Our Dark Duet (Monsters of Verity #2)(34)



Her finger drifted toward the trigger. “I am crossing that border today.”

Doubt swept across the soldier’s face. “Like you’d actually—”

She fired.

The desire had closed around her hand like a second grip, squeezed the trigger for her, but she’d felt it coming, just in time, and shifted the barrel several inches wide.

Benson stared in horror. “You crazy bitch.”

“Open the gate,” she said through clenched teeth. “I honestly don’t think I’ll miss a second time.”

The soldier backed away and punched a code into the box by the patrol door. The barricade began to lift. “We’re just trying to keep you safe!”

Kate cocked her head. “Haven’t you heard?” she said, shifting the car into gear. “There’s no such thing.” She gunned the engine and the car shot forward into the Waste. “Not anymore.”





The face in the mirror was covered in blood.

It dotted August’s cheek, splashed across the front of his fatigues. Red and black, black and red.

He turned the shower on, spun the tap until the hot water was all the way up, and stripped off his clothes, shivering as the air met the tallies on his skin.

He hadn’t slept, hadn’t been able to settle down long enough, so he’d gone back out again and again, trying to scrub Rez and Alice from his mind, taking on any and every mission. When his own team retired, he joined another, and another, made himself a shield and a weapon, let the trouble come to him. The night was a blur of violence behind his eyes, but the restlessness was gone, excised by action, leaving only an absence in its place.

He stepped into the scalding stream and bit back a gasp. The water burned, each drop a prick of fire on his skin. The pain was shallow, but he found himself clinging to it the way he’d once clung to hunger.

A way of taking control, of reminding himself that he could feel, that he wasn’t— A monster? taunted Leo in his patronizing way.

At his feet, blood and grime swirled down the drain, and August leaned his head against the tile wall, his vision blurring as fatigue washed up against him. He wasn’t sore—that was the wrong word—soreness was a physical thing, the product of tired muscles, strained bodies. But there was an ache all the way down to his core. He was empty, like the bodies he’d left behind, hollow without that spark of life, humans and monsters both reduced to empty shells, stardust to stardust, and— He turned the shower off and stepped out, slicking his wet hair back off his face. The room was full of steam—when he wiped the fog from the mirror and saw his gray eyes reflected in the glass, he couldn’t shake the feeling they had gotten darker. Leo’s eyes had been black—the black of piano keys and starless skies—darkened by all the times he’d shed his human form for the one that waited beneath the surface.

August turned away from the mirror.

He pulled on fresh fatigues and stepped into the hall.
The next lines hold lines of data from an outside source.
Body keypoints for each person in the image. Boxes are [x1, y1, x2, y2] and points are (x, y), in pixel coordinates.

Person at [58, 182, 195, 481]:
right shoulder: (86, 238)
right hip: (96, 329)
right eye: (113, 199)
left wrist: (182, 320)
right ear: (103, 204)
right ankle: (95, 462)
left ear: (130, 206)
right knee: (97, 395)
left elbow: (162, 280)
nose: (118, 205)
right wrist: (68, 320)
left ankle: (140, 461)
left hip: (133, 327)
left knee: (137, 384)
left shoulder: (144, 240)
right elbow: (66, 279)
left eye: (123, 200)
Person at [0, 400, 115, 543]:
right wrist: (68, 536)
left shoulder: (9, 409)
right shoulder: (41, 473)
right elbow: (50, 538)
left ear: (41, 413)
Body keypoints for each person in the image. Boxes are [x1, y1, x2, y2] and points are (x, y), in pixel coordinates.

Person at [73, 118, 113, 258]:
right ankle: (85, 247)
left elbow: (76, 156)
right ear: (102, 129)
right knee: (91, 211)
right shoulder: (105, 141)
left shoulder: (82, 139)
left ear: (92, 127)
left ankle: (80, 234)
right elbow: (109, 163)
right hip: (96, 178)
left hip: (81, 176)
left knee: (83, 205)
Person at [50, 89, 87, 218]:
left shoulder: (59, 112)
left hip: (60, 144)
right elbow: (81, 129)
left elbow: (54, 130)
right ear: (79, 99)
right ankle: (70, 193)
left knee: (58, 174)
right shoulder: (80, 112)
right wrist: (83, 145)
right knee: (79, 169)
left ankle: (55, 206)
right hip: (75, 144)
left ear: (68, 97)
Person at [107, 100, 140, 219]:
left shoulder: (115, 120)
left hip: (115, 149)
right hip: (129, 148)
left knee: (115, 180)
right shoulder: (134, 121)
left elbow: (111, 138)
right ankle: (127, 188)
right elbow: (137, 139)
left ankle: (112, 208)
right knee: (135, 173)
Allegro was there, chasing a piece of lint, but when the cat saw him, he shied back, and when August reached to pet him, the cat recoiled from his touch, black ears going flat against his head. He let out a small hiss and scurried away.

August frowned, following Allegro into the kitchen where the cat darted between Ilsa’s legs. She crouched, hauling the creature up into her arms and planting a kiss on his nose before lobbing a questioning look at August.

He took another step toward her, toward the cat, but Allegro hissed in warning.

What was it Ilsa said about animals?

They could sense the difference between good and bad, human and monster.

For a second, only a second, that other piece of himself—the piece he’d put away—tried to surface, stunned and hurt by the cat’s rebuff, by what it meant. But August forced it under.

It will weaken, promised Leo. It will fade.

Ilsa’s eyes narrowed. What have you done?

August stiffened. “What I had to.”

Her mouth turned down as she folded her arms protectively around the cat and shook her head. There were no words to that, none that August could read.

“What is it?” he demanded.

But she just kept shaking her head, as if unable to stop, and August prickled. He didn’t understand what she was trying to say, what she wanted from him.

He pushed a pad of paper across the counter. “Dammit, Ilsa, just write it down.”

His sister pulled back from the paper, from him, as if struck. And then she turned on her heel and swept out.

Soro walked in just as Ilsa rushed past. The two nearly collided, but Ilsa had a way of parting the world around her, and the other Sunai leaped gracefully out of her path. A second later, Ilsa’s door closed, a single punctuating note—the loudest sound she’d made in months—and August let out a low, hard breath.

Soro considered him. Their silver hair was swept forward, falling into gray eyes, but August could still tell they were raising an eyebrow.

“Don’t ask,” he said.

Soro shrugged. “I wasn’t planning on it.”

August leaned back, shoulders resting against the shelves.

“You are tense,” they said.

He closed his eyes and muttered, “I’m tired.”

Another beat of silence. “I heard . . . about the ambush.”

But Soro had never been one to stand around, had certainly never gone searching for small talk. He dragged his eyes open. “What do you want?”